- [Problem description] In the account of the Minneapolis minimum-wage campaign, what were the volunteers canvassing for?

- [Extract]
:::

Fifteen Now: From the Streets of May Day to the Minnesota Supreme Court
Minneapolis, MN — January 22, 2020
On a spring day outside the annual May Day Festival—a long-standing cultural gathering in South Minneapolis—I stood shoulder to shoulder with other volunteers from Socialist Alternative and 15 Now, asking neighbors to believe in a simple, yet radical, idea: that no one should have to work full time and still live in poverty.
We were canvassing for a $15 minimum wage in the city of Minneapolis.
It was grassroots, it was local, and it was deeply necessary. At a time when the federal minimum wage had stagnated for over a decade, and working families were being priced out of the neighborhoods they’d built, the movement wasn’t just about economics—it was about dignity. Together, we helped win paid sick leave and extended pregnancy leave for workers in Minneapolis. Our tools were simple: pens, clipboards, and conversations. But the impact rippled through policy and precedent.
I also worked with Postcards for Change, an effort rooted in the same spirit.

:::

- [Material supplied]
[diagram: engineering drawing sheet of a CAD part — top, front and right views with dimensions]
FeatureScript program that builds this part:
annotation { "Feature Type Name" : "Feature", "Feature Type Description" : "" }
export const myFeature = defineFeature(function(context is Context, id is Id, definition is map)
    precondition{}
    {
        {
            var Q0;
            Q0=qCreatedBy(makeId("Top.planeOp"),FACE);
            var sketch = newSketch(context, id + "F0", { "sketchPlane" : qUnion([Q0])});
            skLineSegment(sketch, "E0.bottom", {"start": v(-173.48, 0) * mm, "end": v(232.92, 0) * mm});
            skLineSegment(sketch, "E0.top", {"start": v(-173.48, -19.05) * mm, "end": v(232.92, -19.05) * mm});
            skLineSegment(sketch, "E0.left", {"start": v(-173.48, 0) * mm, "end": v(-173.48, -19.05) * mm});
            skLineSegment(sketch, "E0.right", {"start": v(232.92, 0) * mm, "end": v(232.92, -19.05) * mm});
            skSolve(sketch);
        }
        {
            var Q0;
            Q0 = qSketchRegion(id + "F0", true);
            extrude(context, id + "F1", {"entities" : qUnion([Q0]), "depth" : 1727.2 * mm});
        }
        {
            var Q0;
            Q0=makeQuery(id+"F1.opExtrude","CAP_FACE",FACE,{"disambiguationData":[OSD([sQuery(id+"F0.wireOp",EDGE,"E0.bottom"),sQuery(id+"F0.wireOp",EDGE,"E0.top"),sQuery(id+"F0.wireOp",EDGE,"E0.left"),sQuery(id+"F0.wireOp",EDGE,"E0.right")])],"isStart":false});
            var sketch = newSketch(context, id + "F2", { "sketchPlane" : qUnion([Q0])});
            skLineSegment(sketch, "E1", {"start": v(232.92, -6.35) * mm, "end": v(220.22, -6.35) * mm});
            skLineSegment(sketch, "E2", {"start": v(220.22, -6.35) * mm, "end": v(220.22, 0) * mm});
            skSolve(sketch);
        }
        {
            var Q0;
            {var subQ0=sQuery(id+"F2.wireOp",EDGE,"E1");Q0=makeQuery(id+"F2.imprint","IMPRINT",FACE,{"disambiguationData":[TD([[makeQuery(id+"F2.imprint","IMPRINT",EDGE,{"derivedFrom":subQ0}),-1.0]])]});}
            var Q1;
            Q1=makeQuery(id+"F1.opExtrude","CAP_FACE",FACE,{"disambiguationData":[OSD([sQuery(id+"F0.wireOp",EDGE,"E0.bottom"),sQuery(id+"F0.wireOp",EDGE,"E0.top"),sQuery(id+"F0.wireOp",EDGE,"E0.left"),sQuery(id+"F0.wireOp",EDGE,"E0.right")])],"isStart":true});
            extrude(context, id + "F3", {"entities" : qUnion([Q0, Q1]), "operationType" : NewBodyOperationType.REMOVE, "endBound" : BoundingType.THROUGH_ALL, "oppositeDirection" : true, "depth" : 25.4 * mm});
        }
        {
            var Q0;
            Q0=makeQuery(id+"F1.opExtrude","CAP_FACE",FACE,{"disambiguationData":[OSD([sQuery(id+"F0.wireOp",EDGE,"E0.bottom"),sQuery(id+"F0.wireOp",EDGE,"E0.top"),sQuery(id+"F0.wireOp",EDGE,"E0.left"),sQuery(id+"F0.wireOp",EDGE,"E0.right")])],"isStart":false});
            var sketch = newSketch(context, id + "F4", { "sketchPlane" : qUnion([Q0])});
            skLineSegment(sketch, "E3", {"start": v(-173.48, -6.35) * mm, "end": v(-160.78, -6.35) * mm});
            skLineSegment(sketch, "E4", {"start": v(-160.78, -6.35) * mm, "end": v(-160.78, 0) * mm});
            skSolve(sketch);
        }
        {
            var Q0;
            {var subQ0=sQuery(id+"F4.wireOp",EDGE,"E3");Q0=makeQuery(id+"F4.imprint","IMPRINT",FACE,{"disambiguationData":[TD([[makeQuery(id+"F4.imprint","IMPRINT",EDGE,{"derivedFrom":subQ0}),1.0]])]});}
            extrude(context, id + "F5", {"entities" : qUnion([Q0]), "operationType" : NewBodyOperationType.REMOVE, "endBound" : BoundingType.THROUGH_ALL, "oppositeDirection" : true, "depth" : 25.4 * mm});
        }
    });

:::

- [Result of this exercise] A $15 minimum wage in the city of Minneapolis.